[PROBLEM DETAILS]
Your copy should match the listing below exactly, except that it holds no images.

[GIVEN INFORMATION]

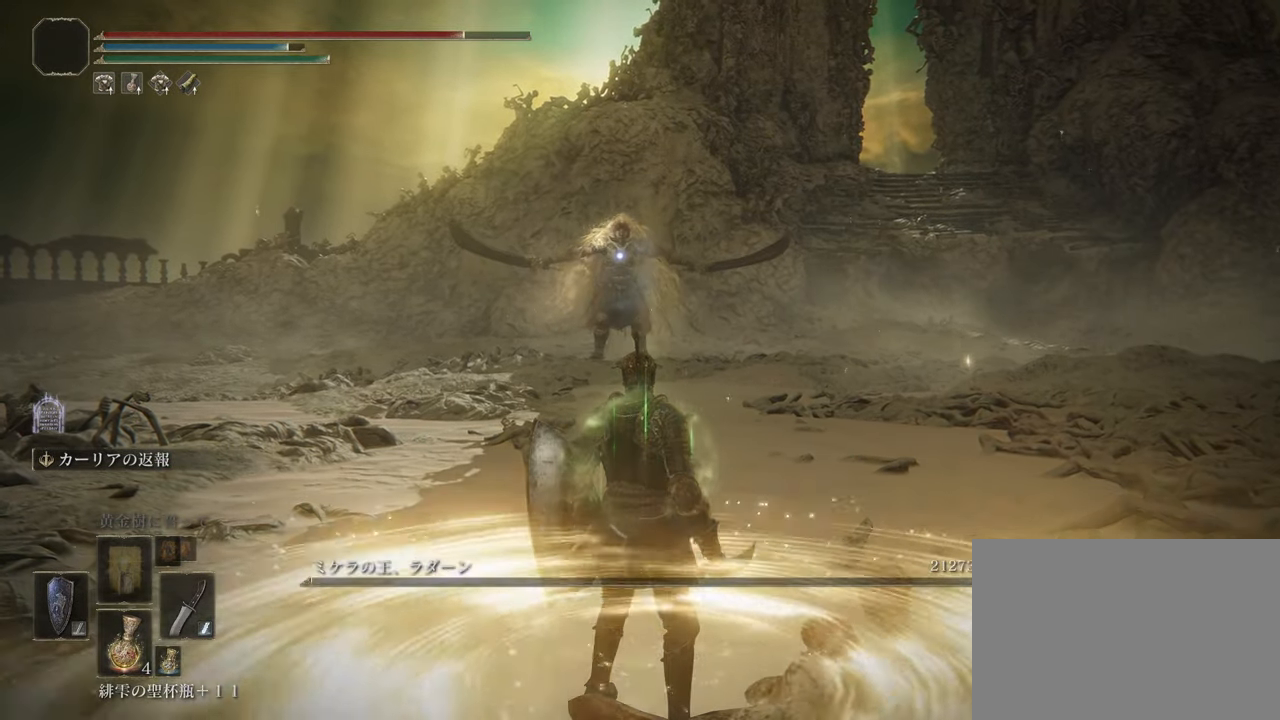
{"buttons": ["R3"], "left_stick": "down", "right_stick": "center", "events": [[383, "R3", "down"], [400, "left_stick", "down"]]}
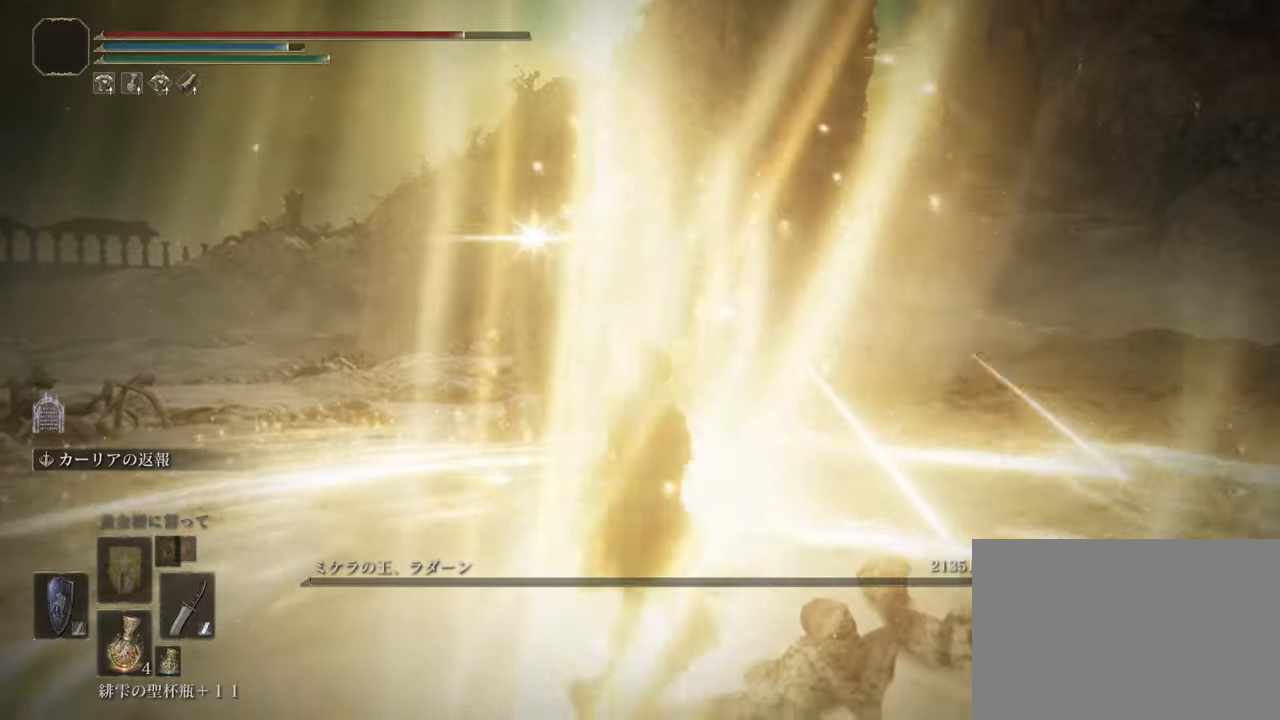
{"buttons": [], "left_stick": "down", "right_stick": "center", "events": [[16, "R3", "up"]]}
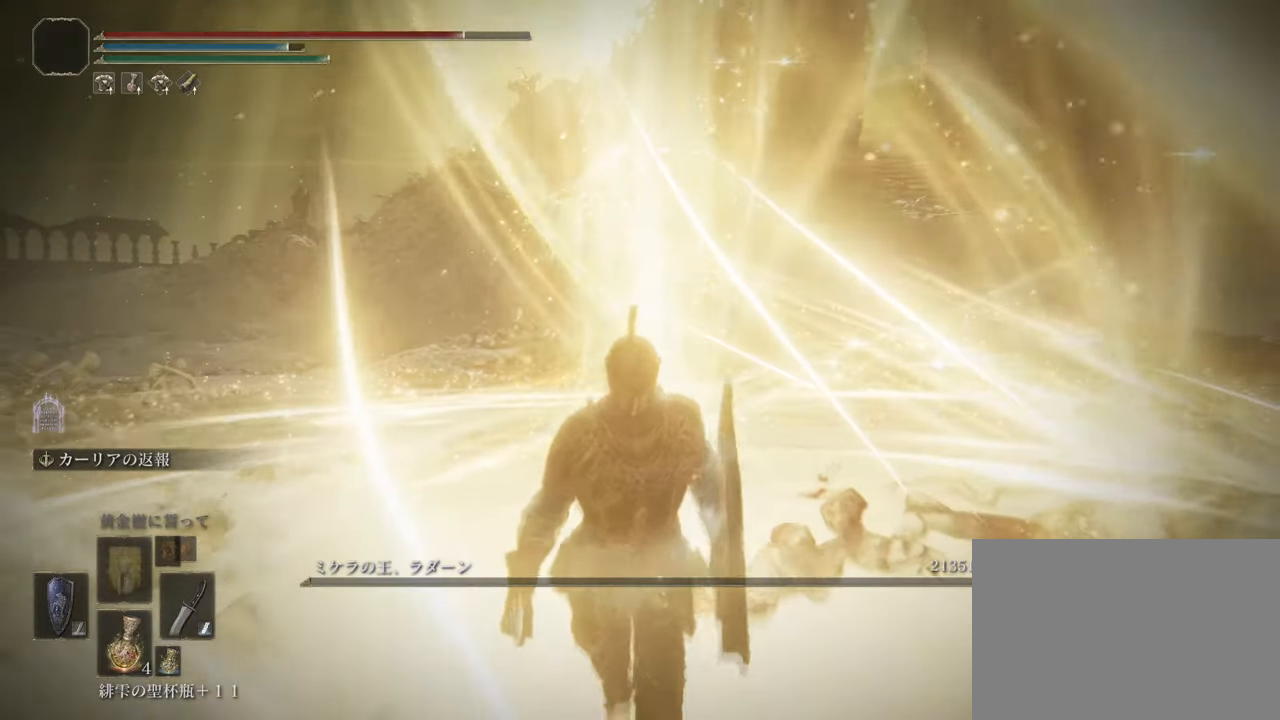
{"buttons": [], "left_stick": "down", "right_stick": "center", "events": []}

[COMPLETED EXERCISE]
{"buttons": ["R3"], "left_stick": "down", "right_stick": "center", "events": [[383, "R3", "down"], [400, "left_stick", "down"]]}
{"buttons": [], "left_stick": "down", "right_stick": "center", "events": [[16, "R3", "up"]]}
{"buttons": [], "left_stick": "down", "right_stick": "center", "events": []}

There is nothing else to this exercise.